The Battle of Dinant in Belgium on August 15 through 24, 1914, is described in the historical romance suspense novel “Guns at the Abyss,” and is notable for several reasons. The battle was fought during the first days of the war when mobility was still being maintained by combatants. The armies sought to outflank each other in an unsuccessful German Army sickle-cut movement which attempted to wheel around Paris and toward the English Channel, seeking to cut the French and British in two.
The exhaustion of the Germans and a resulting gap between their forces the French and English exploited with a counterattack which led to the “Miracle of the Marne.” The armies then dug themselves into trench-works and fixed positions in which thousands of men would die for a gain of perhaps 100 yards of territory—for four long years.

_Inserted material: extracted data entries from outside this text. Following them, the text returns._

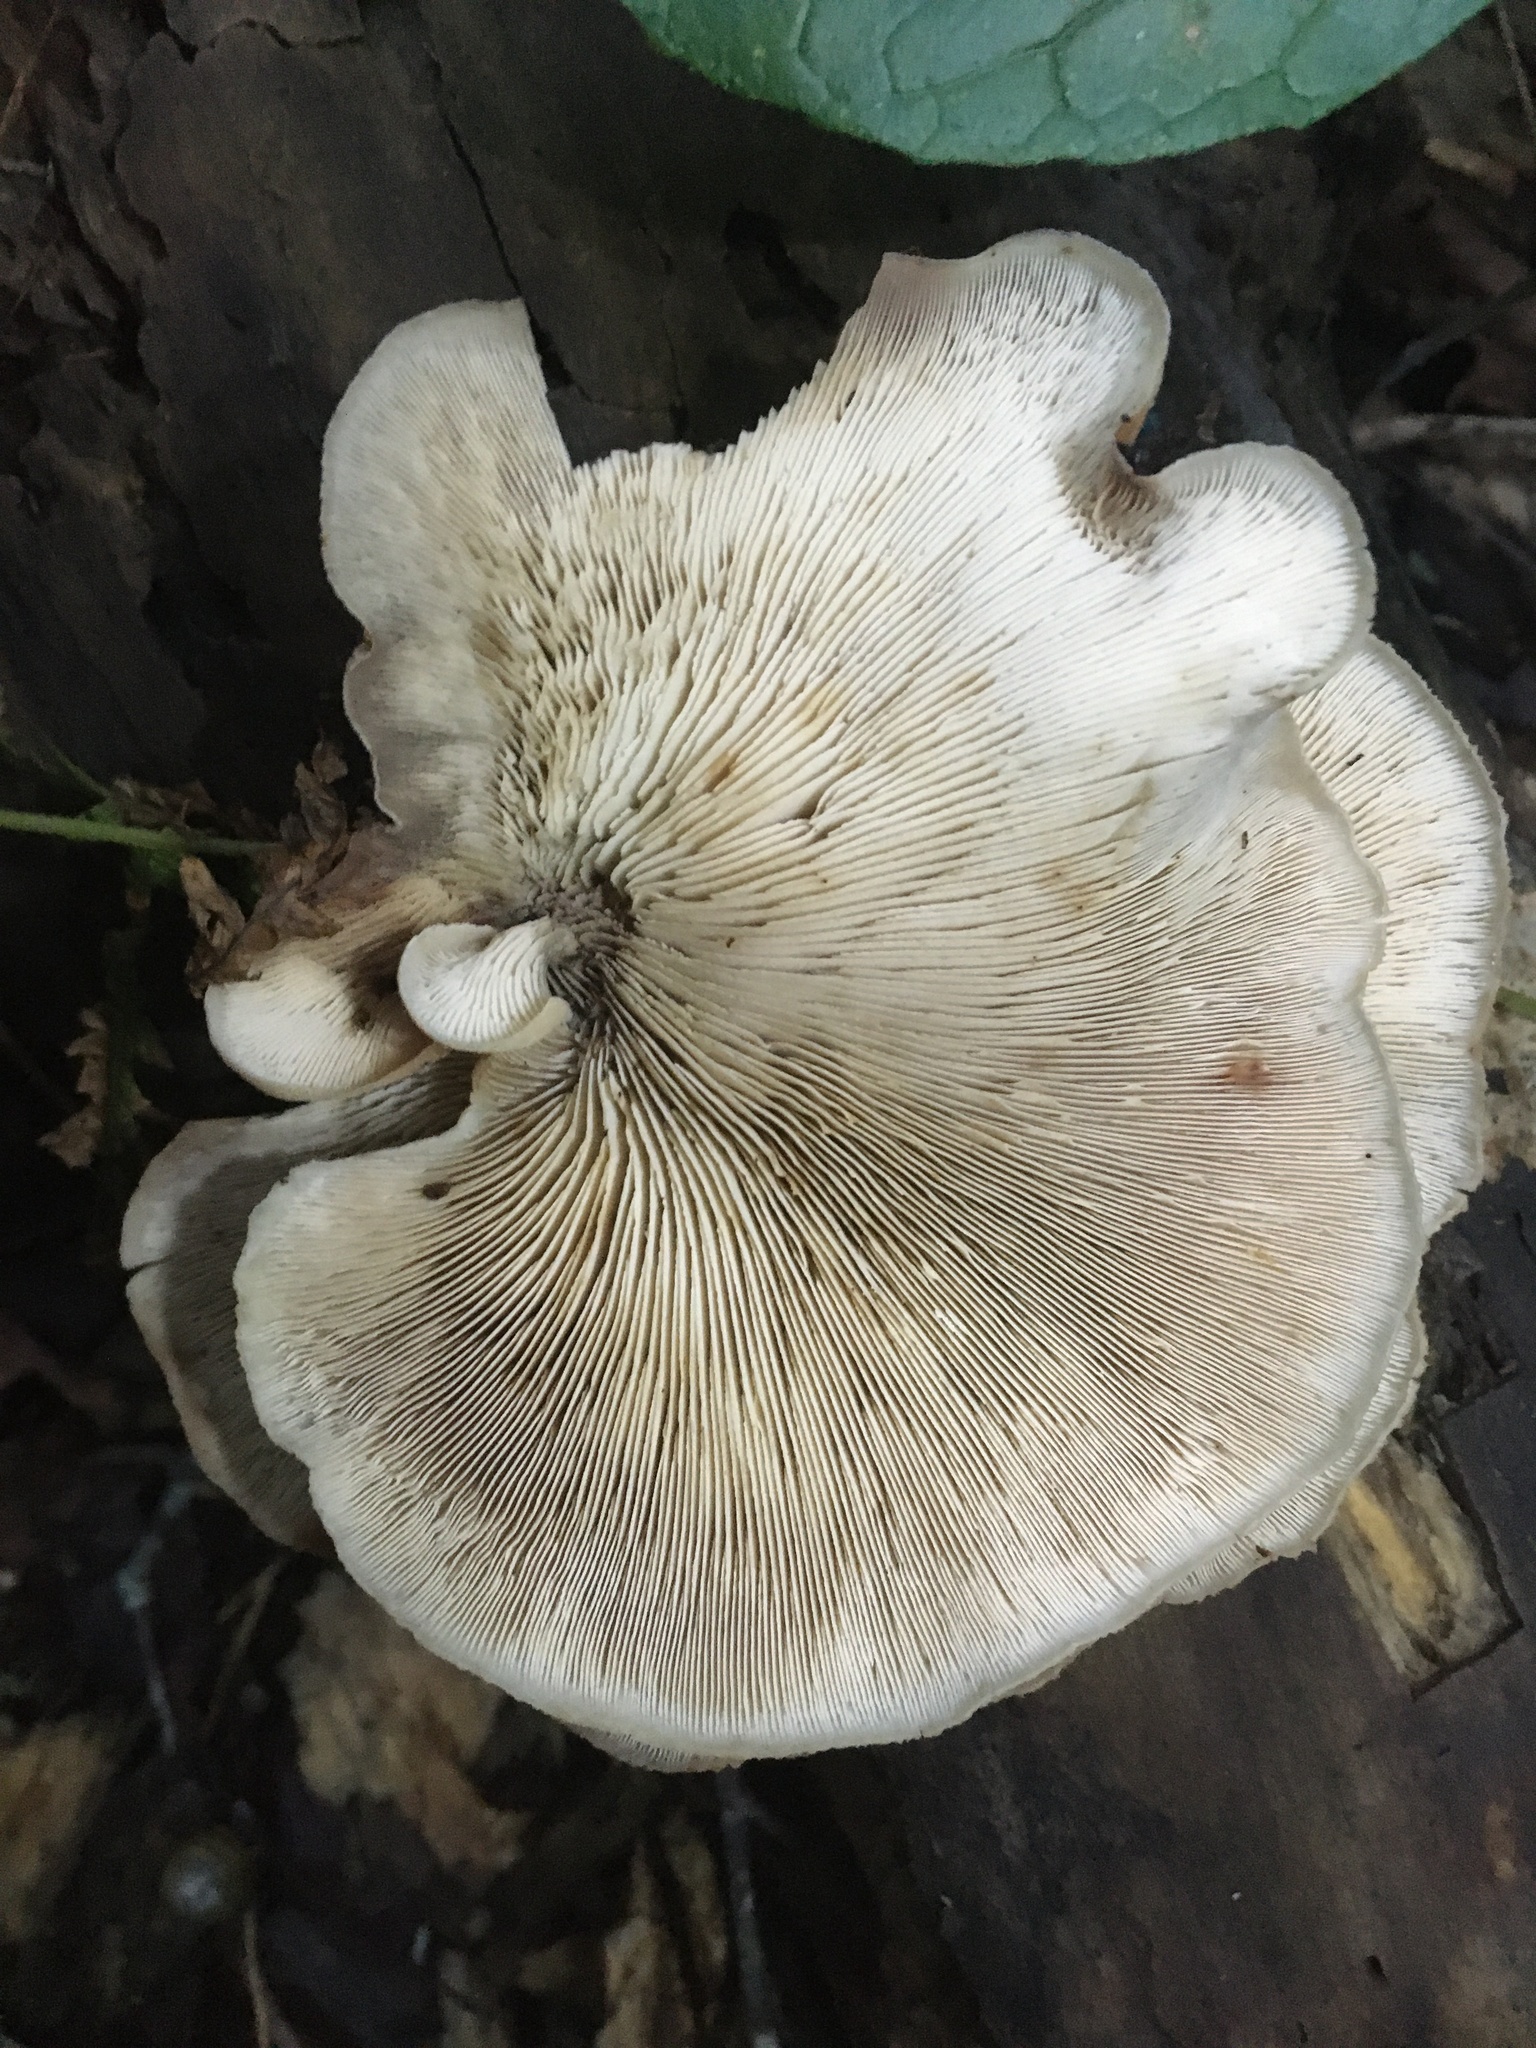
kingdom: Fungi
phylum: Basidiomycota
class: Agaricomycetes
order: Russulales
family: Auriscalpiaceae
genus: Lentinellus
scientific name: Lentinellus ursinus
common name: Bear lentinus
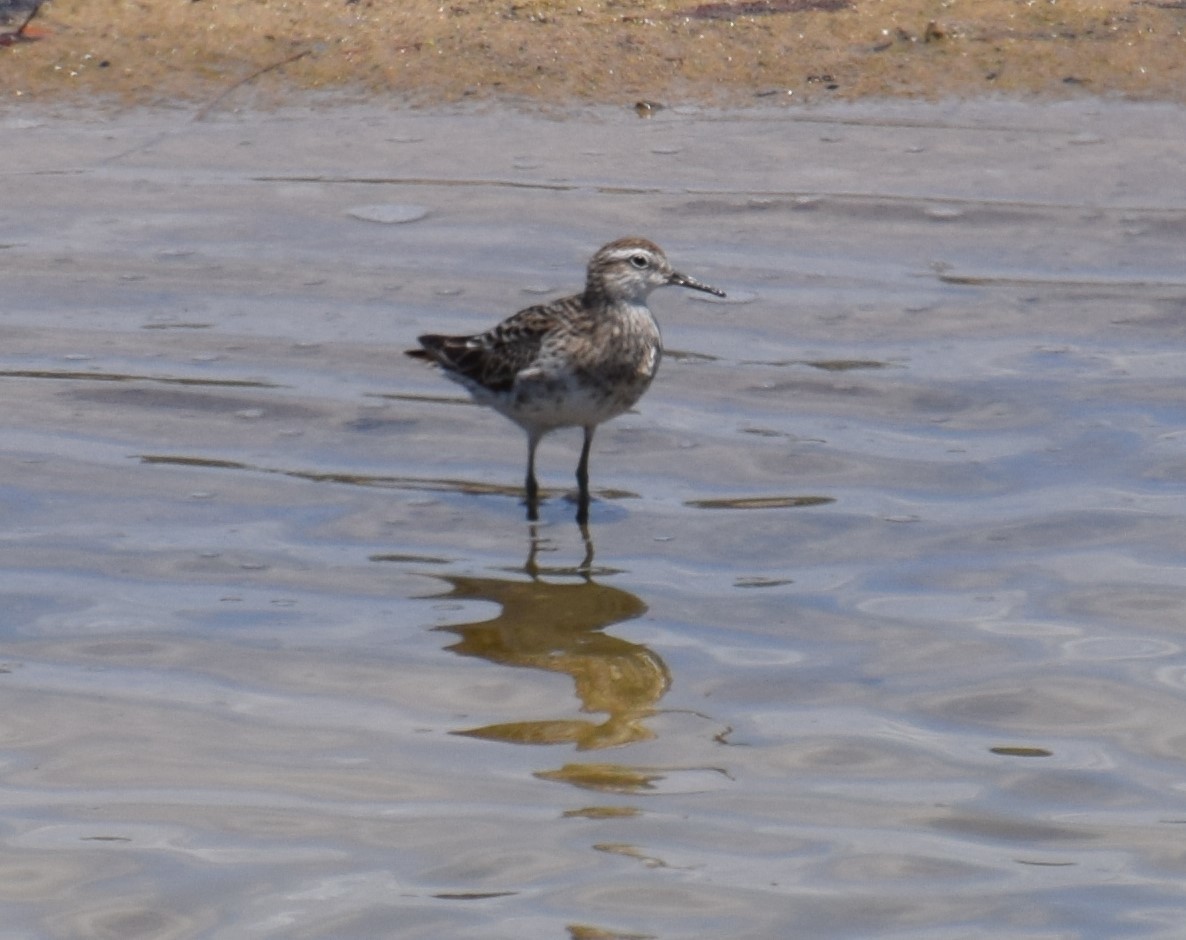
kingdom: Animalia
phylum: Chordata
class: Aves
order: Charadriiformes
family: Scolopacidae
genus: Calidris
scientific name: Calidris acuminata
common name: Sharp-tailed sandpiper
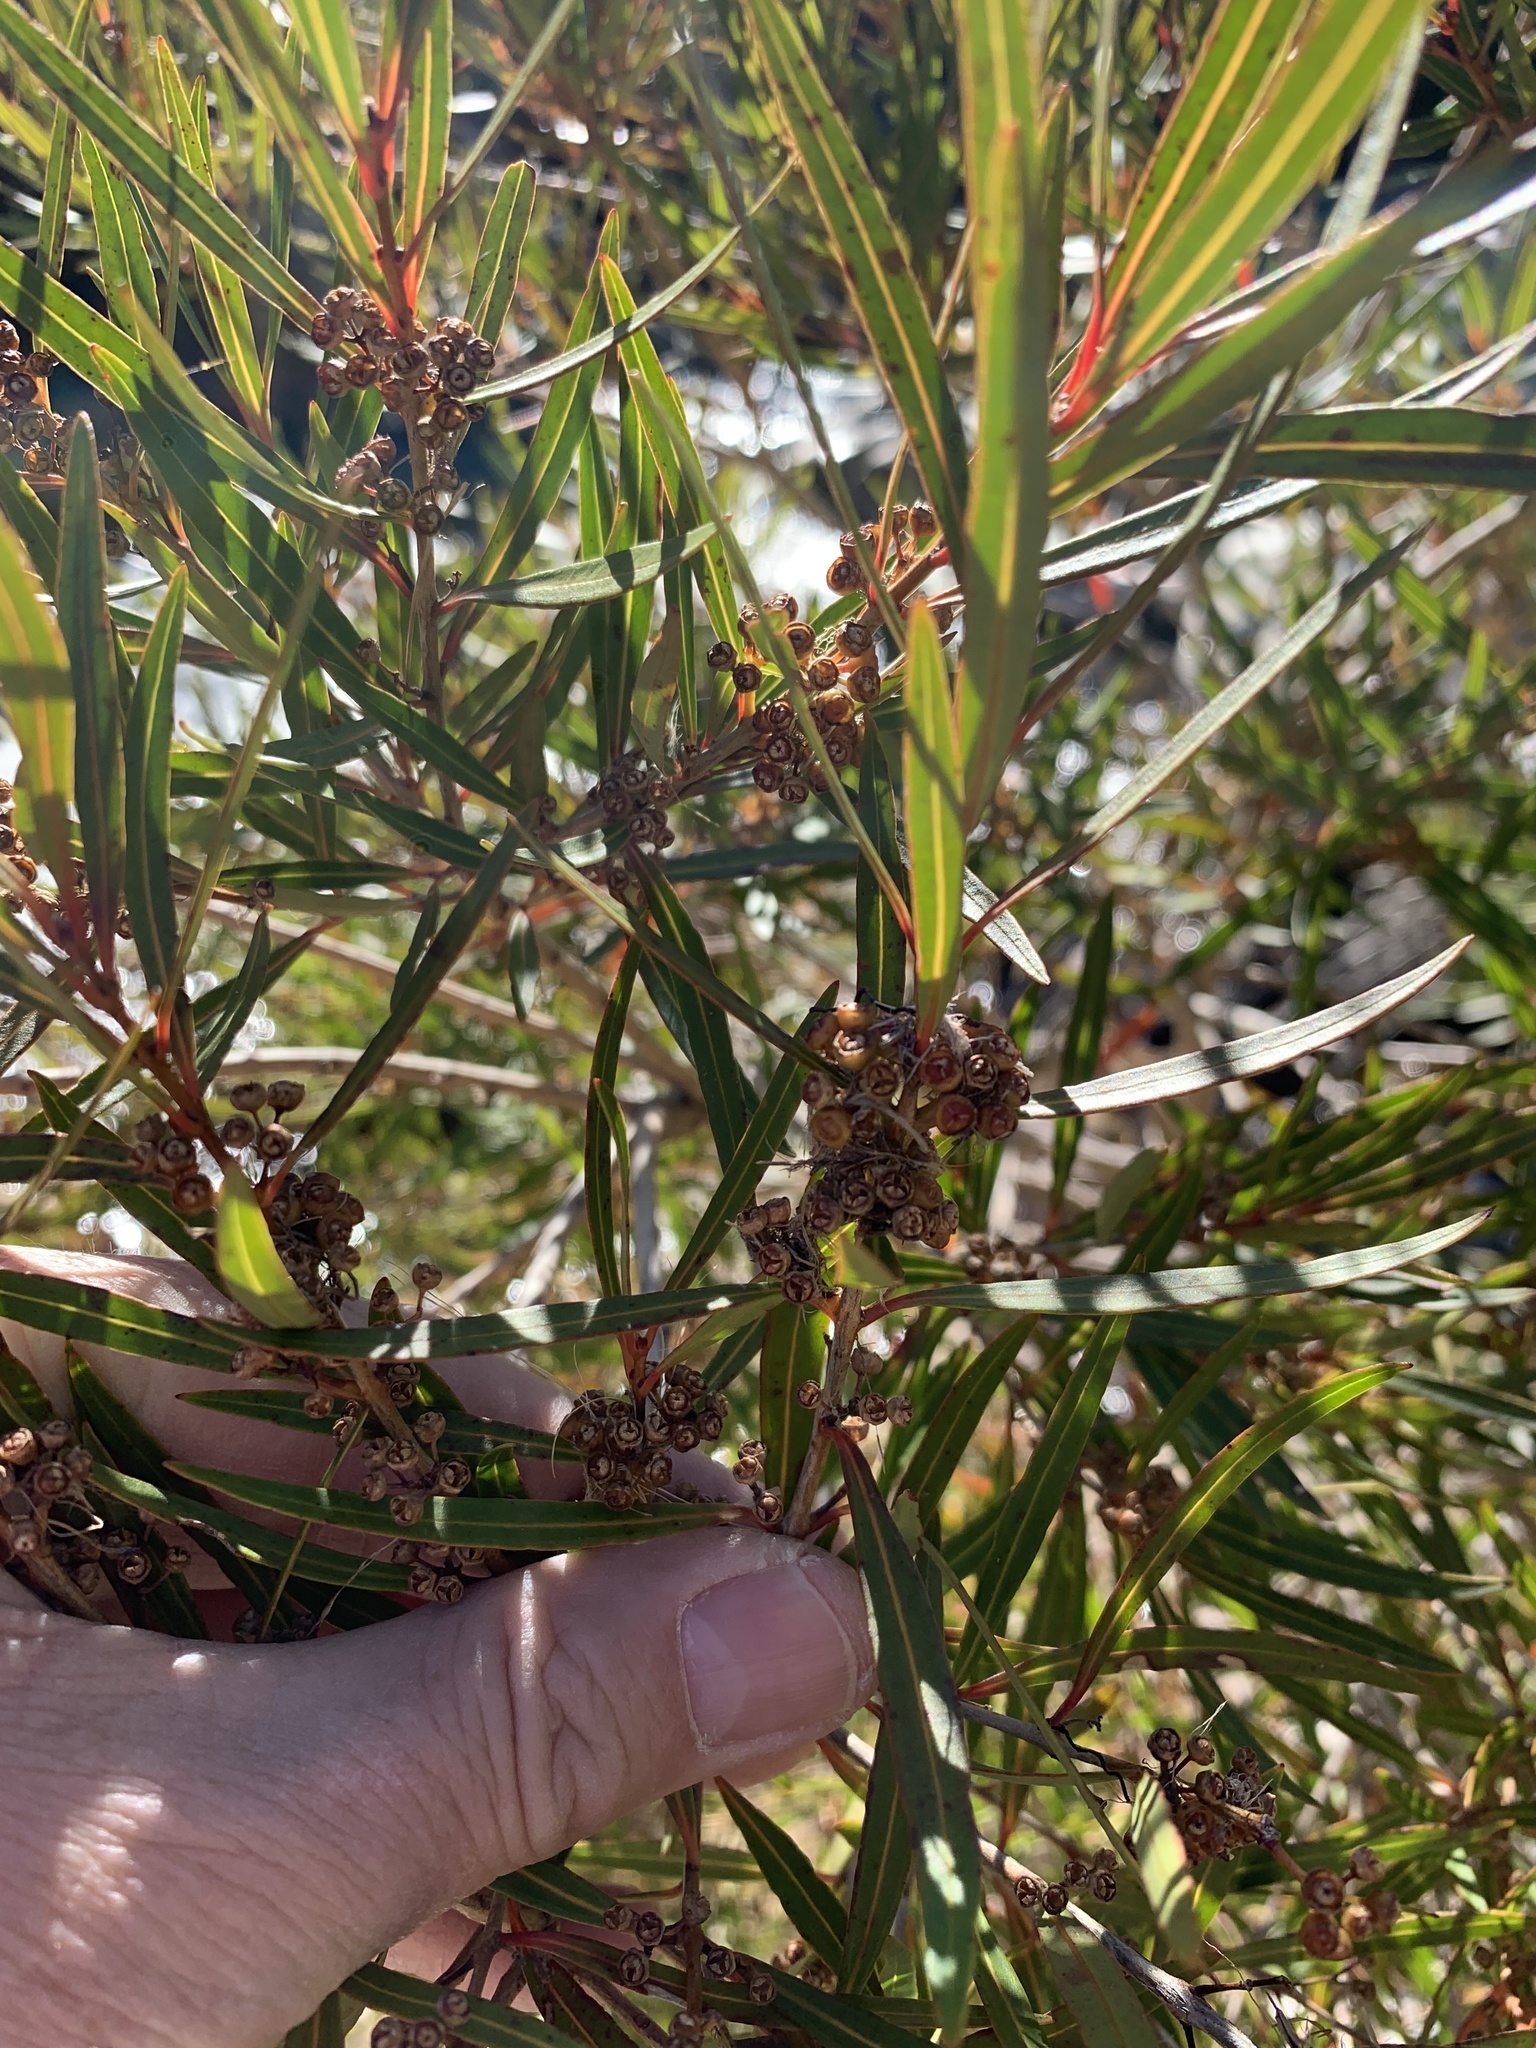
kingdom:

Another sad chapter of Dinant is that it marked one of the first times innocent civilians were murdered in mass—in cold blood by German troops who suspected them wrongly of enemy sniping. This signified a new ruthless mindset, targeting innocent people; that would eventually lead to the indiscriminant bombing of civilians and the Holocaust of World War II—–right down to the terrorism of our own day by ISIS and other extremist groupings.
Warfare had gone from a rather gentlemanly tragedy conducted by professional armies (leaving civilians out) in the pre-Napoleonic Period of the 1500’s, to the cowardice and shame of what we see in the Middle East and other regions of the globe today.
It largely all started in the tiny Belgian village of Dinant.